Sé que en este punto me asaltarán con algún comentario risueño, del tipo de: “es una manera de edulcorar la división de la oposición” “uno puede darle el nombre más complaciente que quiera pero división es división” pues “aunque se vista de seda la mona, mona se queda”.
Pero el asunto no es tan sencillo como para despacharlo con un buen chiste. Para que se produzca un veraz y amplio acuerdo de la oposición democrática es imprescindible que haya surgido una sólida área común que prevalezca sobre las naturales, lógicas y necesarias diferencias ideológicas y políticas. Esa zona de coincidencias debe ser reconocida por todos los interesados y efectivamente así ha ocurrido. Se trata pura y simplemente de cambiar el gobierno presidido por Nicolás Maduro y hacerlo en los términos autorizados por la Constitución, es decir: con la ley y la paz por delante. Es el acuerdo suscrito por los integrantes de la MUD, pero como ésta es una estructura de partidos, si quiere ser eficaz ha de extenderse a la sociedad civil en su abigarrada variedad.

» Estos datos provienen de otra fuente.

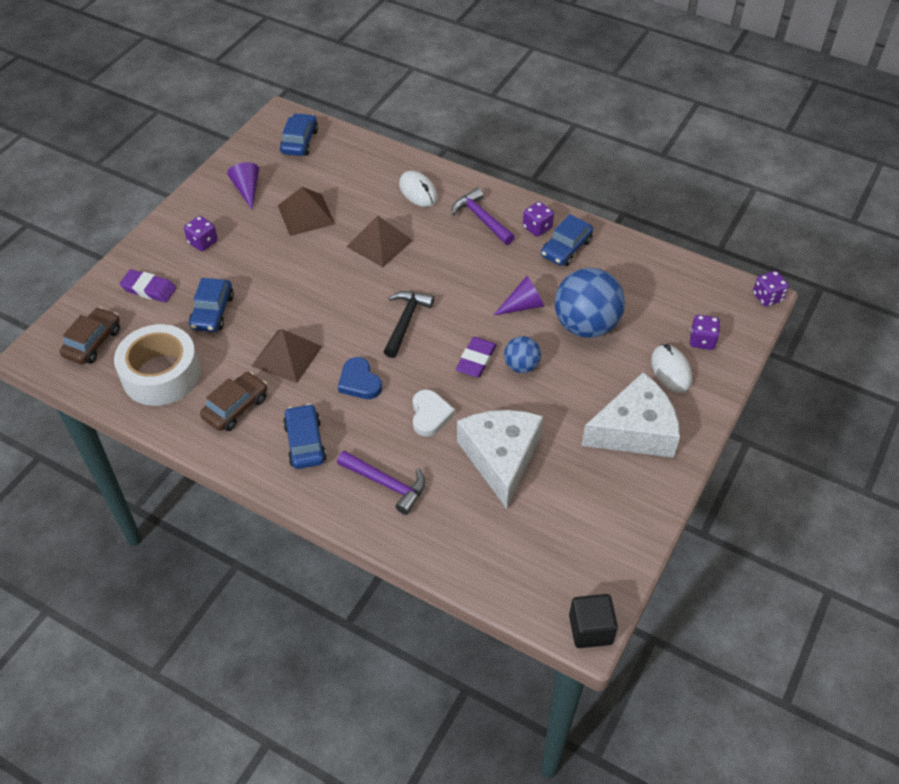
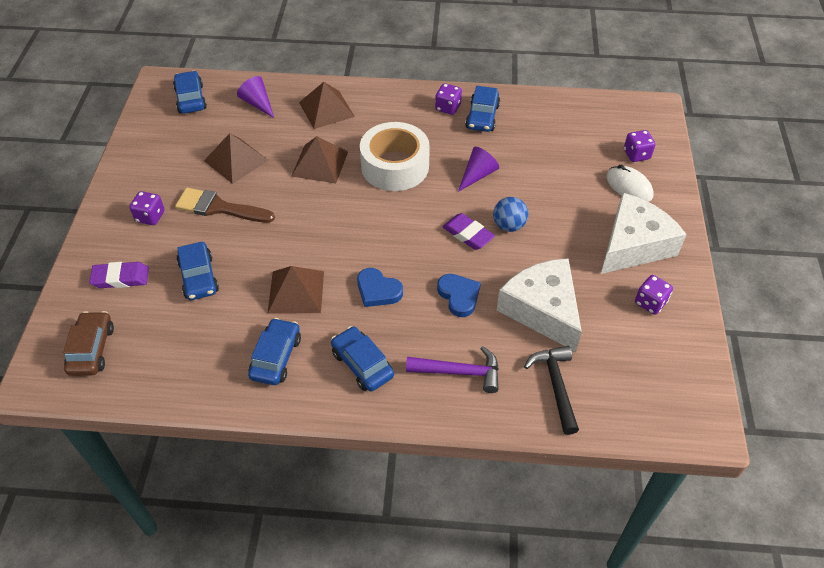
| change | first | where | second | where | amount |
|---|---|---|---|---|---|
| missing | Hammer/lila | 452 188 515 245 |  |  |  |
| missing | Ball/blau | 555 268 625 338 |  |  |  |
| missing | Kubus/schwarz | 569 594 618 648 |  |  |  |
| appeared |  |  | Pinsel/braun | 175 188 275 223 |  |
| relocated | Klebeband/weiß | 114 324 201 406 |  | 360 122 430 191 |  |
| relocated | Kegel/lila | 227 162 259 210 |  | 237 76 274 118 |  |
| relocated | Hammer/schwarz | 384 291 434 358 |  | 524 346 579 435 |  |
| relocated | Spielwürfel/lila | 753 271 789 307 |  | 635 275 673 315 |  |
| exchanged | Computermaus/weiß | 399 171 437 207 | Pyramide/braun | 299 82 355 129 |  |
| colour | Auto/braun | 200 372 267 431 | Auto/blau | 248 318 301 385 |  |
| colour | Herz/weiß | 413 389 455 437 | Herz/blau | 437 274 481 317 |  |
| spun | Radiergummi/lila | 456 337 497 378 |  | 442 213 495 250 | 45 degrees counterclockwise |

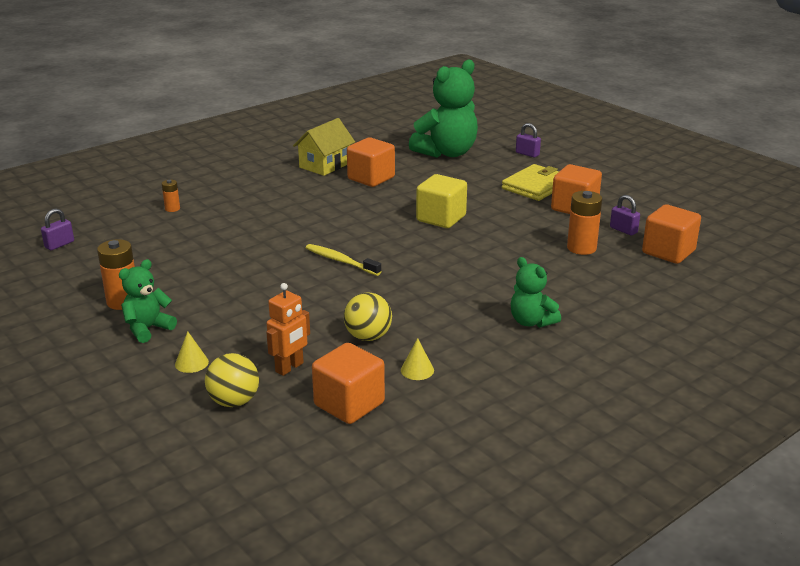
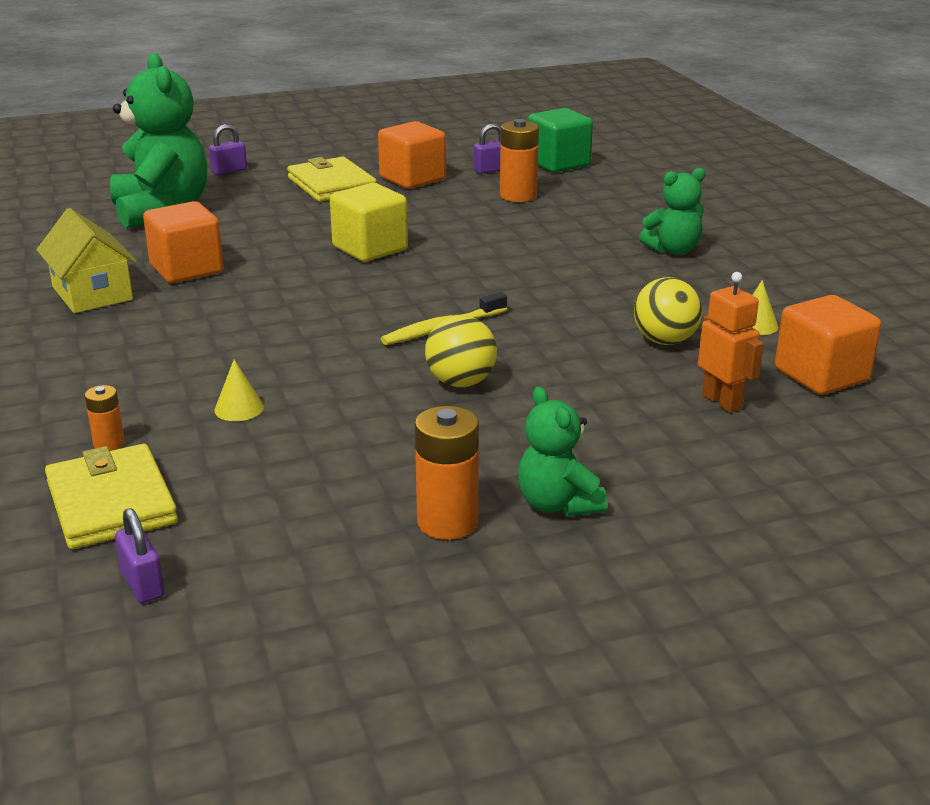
| change | first | where | second | where | amount |
|---|---|---|---|---|---|
| appeared |  |  | Geldbörse/gelb | 45 444 178 549 |  |
| relocated | Kegel/gelb | 175 331 209 373 |  | 215 359 264 421 |  |
| relocated | Ball/gelb | 205 353 259 407 |  | 425 315 497 387 |  |
| colour | Kubus/orange | 642 204 701 264 | Kubus/grün | 528 108 593 173 |  |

¿Cuáles son las consecuencias que se derivan de semejante premisa?
Los integrantes de la MUD (o como se decida denominarla) están en libertad de ejecutar sus propias iniciativas políticas. Pueden proponerlas o no a la MUD, pero si no fueran aprobadas por todos, no importa. Las desarrollarán con sus propias fuerzas o con la contribución de quienes las compartan. He oído decir, por ejemplo, que la realización del Congreso de Ciudadanos supone la “persistencia” de la división opositora. No es así. Vente Venezuela propuso, algunos aceptaron y la reunión fue convocada sin afectar ni en un pelo a la MUD, cuyo papel se reduce a respetar y no descalificar esa decisión. Esta es la fuerza de la democracia, en caso contrario sería inviable, imposible.
Proliferan los candidatos, lo que supuestamente hace inaplicable el acuerdo en eventuales elecciones. ¿Acaso el modelo autocrático es válido para la democracia? Chávez era candidato por origen divino y después lo fue su designado digital. Que surjan rivales de Maduro es signo de división en el chavismo, pero es signo de fortaleza en la oposición. Las distintas corrientes despliegan legítimamente sus líderes y luchan por representar a la alternativa democrática, y al hacerlo expanden las fronteras de su influencia. El todo es que –como ya ocurrió y es parte del acervo opositor- las presidenciales pasen por primarias, respecto de las cuales hay una valiosísima experiencia acumulada.
La ventaja de la democracia es su genuina representatividad. Si cada rincón del pensamiento es libre de expresarse, no cabe duda que por esencia podría aspirarse a representar toda la sociedad que, como saben hasta las piedras, es muy plural.
En cambio quienes imponen una sola voluntad están por naturaleza limitados a lo que puedan lograr por imposición de una ideología única, represión de quienes piensen diferente o atentados sistemáticos contra la Constitución. Y eso no será demasiado y sobre todo sincero, salvo que la alternativa democrática se ciegue, se despedace a sí misma, o actúe en términos similares al adversario que dice combatir. “Autosuicidio”, lo llaman.
El chavismo tiene todo el derecho de vivir y luchar en una sociedad democrática. Lo que no puede permitirse es el dominio arbitrario de una única y pretendidamente iluminada tendencia.
Así son las reglas, amigos; las reglas de la democracia.